Assuming that limits as
x → ∞ have the properties for limits as x → c, use algebraic manipulations to evaluate lim x → ∞ for the function.
a. f(x) = x − 2/2 + 6x^2
b. f(x) = x^2 + 6/x + 7
Please help! I do not know how to start with this question.
I got zero for part a by plugging the function into a calculator but I still do not get part b.
Nevermind, I got it! I just needed to zoom out more on my graph.
To evaluate limits as x approaches infinity, you can use algebraic manipulations to rewrite the function in a way that allows you to apply the limit properties.
Let's start with part (a):
a. f(x) = (x - 2)/(2 + 6x^2)
To evaluate lim x → ∞ f(x), we need to look at the highest power of x in the denominator and numerator. In this case, the highest power of x in the denominator is x^2, and the highest power of x in the numerator is x.
When x approaches infinity, the terms with lower powers become insignificant compared to the terms with higher powers.

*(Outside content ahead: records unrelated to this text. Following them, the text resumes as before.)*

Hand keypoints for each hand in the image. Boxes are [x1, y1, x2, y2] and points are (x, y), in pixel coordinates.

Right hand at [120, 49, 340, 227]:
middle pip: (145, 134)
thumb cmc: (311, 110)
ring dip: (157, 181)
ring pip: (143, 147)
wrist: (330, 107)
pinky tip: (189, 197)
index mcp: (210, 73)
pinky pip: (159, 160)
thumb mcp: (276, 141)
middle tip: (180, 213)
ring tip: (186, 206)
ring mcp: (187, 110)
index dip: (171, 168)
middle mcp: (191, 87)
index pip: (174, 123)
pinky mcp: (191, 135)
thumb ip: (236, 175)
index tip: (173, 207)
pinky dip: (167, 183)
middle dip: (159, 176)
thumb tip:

So, we can ignore the terms x^2 in the denominator and x^0 (which is just 1) in the numerator.
Now, we have:
lim x → ∞ (x - 2)/(2 + 6x^2)
≈ lim x → ∞ (x/2x^2) (ignoring lower power terms)
≈ lim x → ∞ (1/2x) (canceling out common factor of x)

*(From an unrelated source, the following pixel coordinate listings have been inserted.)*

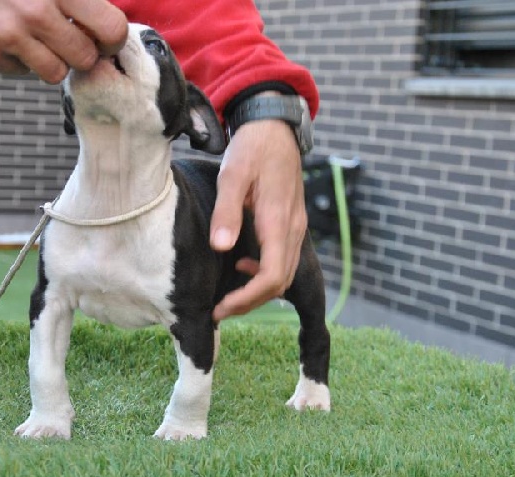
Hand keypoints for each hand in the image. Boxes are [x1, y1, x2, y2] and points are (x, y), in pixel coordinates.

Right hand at [0, 0, 127, 83]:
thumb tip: (108, 26)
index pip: (111, 30)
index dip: (111, 38)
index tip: (103, 36)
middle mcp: (33, 11)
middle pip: (85, 58)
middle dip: (82, 51)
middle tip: (70, 37)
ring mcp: (7, 35)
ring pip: (56, 73)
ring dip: (53, 59)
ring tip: (38, 35)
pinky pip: (21, 71)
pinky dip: (20, 58)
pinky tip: (7, 34)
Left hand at [210, 119, 306, 321]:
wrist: (275, 128)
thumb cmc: (253, 148)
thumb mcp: (232, 174)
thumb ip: (227, 212)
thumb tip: (221, 247)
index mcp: (278, 221)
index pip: (271, 276)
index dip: (247, 299)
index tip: (221, 308)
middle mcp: (293, 229)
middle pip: (279, 283)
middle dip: (250, 302)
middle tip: (219, 310)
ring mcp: (295, 228)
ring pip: (283, 274)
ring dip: (257, 291)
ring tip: (228, 296)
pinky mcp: (292, 224)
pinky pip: (283, 260)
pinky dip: (264, 273)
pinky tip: (242, 265)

Now, we can take the limit:
lim x → ∞ (1/2x) = 0
So, lim x → ∞ f(x) = 0.
Now let's move on to part (b):
b. f(x) = (x^2 + 6)/(x + 7)
Again, we look at the highest power of x in the denominator and numerator. In this case, the highest power of x is x^2 in the numerator, and x in the denominator.
So, when x approaches infinity, we need to divide both the numerator and denominator by x^2:
lim x → ∞ (x^2 + 6)/(x + 7)
≈ lim x → ∞ (1 + 6/x^2)/(1/x + 7/x^2) (dividing numerator and denominator by x^2)
≈ lim x → ∞ (1 + 6/x^2)/(1/x + 7/x^2) (simplifying)
Now, we can take the limit:
lim x → ∞ (1 + 6/x^2)/(1/x + 7/x^2)
= (1 + 0)/(0 + 0) (taking the limit as x approaches infinity)
= 1/0
Since we have a denominator of 0, the limit is undefined.
So, lim x → ∞ f(x) is undefined for the function in part (b).
I hope this helps you understand how to evaluate limits as x approaches infinity using algebraic manipulations! Let me know if you have any further questions.